For the past few years I've been teaching GNVQ courses. They're an excellent vehicle for PBL. Set deadlines/milestones, give feedback to students to enable them to improve their products/submissions, evaluate, move on to the next deadline or project etc etc. It should work really well if you're an organised teacher. I'm not the world's most organised teacher, but I do try to stick to deadlines or milestones and I really make sure I give student feedback, following milestones, to enable them to progress, but . . . I fail miserably in keeping students to deadlines. Why? Because I feel pressurised to ensure I achieve the highest grades possible for my students. Not for altruistic reasons, but because our school like every other school in the country is under pressure to achieve high grades. We all know the anti league table arguments so I won't spend time on this, but suffice to say our students albeit unconsciously know that I'll extend deadlines.
Come on all you GNVQ teachers, tell me how useless a teacher I am. I know there will be a few out there who can keep to strict deadlines, but not many I guess and even less in inner city schools such as ours.
So why is it so hard to keep students to deadlines? I'd like to cover one possible reason in this post and another in the next.

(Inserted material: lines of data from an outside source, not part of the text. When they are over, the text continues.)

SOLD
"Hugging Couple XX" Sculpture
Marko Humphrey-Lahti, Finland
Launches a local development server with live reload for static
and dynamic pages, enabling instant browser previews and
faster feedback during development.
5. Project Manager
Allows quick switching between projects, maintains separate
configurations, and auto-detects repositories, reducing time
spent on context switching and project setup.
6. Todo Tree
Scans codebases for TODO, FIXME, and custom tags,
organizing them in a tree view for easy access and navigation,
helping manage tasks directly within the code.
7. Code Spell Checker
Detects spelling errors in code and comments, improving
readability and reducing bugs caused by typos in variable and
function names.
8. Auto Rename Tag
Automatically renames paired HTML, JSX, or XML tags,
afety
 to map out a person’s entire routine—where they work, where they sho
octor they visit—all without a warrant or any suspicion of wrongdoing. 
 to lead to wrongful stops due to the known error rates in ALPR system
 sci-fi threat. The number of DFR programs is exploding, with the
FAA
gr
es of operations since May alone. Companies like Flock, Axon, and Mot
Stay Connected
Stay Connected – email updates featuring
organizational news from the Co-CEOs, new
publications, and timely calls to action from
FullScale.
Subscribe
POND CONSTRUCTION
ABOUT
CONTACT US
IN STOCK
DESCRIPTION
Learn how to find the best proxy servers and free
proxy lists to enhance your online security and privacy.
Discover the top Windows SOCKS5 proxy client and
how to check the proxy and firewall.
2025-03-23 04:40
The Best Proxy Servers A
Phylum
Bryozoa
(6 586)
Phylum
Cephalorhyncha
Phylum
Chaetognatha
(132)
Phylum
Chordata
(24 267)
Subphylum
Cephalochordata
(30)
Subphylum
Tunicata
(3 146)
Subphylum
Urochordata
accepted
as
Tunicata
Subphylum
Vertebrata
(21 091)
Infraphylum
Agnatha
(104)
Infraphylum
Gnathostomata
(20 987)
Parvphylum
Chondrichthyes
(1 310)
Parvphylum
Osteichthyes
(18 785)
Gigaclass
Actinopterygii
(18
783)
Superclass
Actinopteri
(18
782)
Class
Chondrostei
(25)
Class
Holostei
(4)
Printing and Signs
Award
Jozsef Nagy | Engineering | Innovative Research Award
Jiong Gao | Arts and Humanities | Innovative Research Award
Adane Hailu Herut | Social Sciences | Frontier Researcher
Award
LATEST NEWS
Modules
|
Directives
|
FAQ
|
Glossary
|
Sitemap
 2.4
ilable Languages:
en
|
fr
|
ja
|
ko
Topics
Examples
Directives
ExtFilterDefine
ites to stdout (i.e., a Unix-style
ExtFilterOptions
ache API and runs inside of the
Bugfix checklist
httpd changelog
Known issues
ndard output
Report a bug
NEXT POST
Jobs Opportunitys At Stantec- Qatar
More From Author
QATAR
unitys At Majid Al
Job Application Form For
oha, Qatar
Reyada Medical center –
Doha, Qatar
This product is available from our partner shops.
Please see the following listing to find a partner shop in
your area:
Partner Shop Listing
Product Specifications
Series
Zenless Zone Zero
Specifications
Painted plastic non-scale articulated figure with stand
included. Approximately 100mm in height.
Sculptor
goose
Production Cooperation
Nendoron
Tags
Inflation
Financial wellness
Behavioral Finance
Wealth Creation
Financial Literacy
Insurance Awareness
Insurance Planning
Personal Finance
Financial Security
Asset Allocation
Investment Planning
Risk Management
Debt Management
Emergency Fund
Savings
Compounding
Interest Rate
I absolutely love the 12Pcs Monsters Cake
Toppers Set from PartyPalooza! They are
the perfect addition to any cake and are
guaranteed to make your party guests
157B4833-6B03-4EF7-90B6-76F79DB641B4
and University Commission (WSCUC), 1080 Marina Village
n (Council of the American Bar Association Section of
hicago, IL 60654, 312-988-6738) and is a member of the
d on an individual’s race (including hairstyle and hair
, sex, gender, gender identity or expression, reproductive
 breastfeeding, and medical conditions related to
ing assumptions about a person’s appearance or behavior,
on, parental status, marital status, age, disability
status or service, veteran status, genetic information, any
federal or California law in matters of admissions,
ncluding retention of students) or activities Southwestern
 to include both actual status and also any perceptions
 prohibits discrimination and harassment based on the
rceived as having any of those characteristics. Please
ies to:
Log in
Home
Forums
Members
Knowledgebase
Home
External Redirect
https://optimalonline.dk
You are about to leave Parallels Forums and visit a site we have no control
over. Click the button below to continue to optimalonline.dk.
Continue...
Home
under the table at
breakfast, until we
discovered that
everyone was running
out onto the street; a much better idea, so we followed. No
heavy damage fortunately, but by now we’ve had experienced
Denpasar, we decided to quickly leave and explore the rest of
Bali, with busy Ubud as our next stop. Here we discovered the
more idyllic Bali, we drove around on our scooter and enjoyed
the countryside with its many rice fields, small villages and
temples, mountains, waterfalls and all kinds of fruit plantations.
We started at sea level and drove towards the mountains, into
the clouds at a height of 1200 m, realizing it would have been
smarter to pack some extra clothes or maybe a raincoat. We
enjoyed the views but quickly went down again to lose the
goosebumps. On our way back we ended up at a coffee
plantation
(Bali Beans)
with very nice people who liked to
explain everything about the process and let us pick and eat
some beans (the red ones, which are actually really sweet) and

The first reason concerns lack of practice. How many of us are good at meeting deadlines? How many of us rush out a piece of work in oder to make a deadline? The organisational and planning skills required to meet deadlines are high order dispositions, as is managing distractions. As I've mentioned before we have to begin to develop habits in students. By Year 10, when the pressure really begins to meet deadlines, students are suddenly required to switch these skills on. Most schools practice some form of action planning or target setting, but how many subjects or courses in schools really incorporate milestones and deadlines into their curriculum from an early age? How many address the meeting of these deadlines as part of the assessment criteria and discuss fully with students the reasons they didn't make the dead line? I may be wrong, but I expect when deadlines are Incorporated, students get little more than a nag or a row for not meeting it. Apply the same rationale to a difficult concept in a subject - say quadratic equations. If a student struggles with this at first and doesn't manage to complete the problem, does the teacher give them a row or nag? Probably not, because the teacher expects this and will sit down with the student to help them overcome the difficulty. Why can't we apply this to deadlines? Meeting deadlines is just another difficult concept/action to understand and fulfill It's another thing to be learned through practice until it becomes unconscious. Apply the same rationale to students who have been let out of class to go to the resource centre/library to do some independent study, but instead go off and muck about in the toilets. Again it's a difficult thing for young people to manage. Set free with friends? What's the priority, work or "having a laugh"? Invariably the students are reprimanded and told not to do it again (or worse, they are not given the opportunity to go out again) when they come back with little to show. The student has done wrong. It's a pity that we don't regard these misdemeanors more seriously as part of the learning process and give the students the opportunity to practice the skills of time management, responsibility, and managing distractions/procrastination. This is the main reason I want to begin the PBL programme at the Academy - I want it to address these dispositions and really explore with the students why (for example) they haven't met a deadline, rather than dishing out the detentions.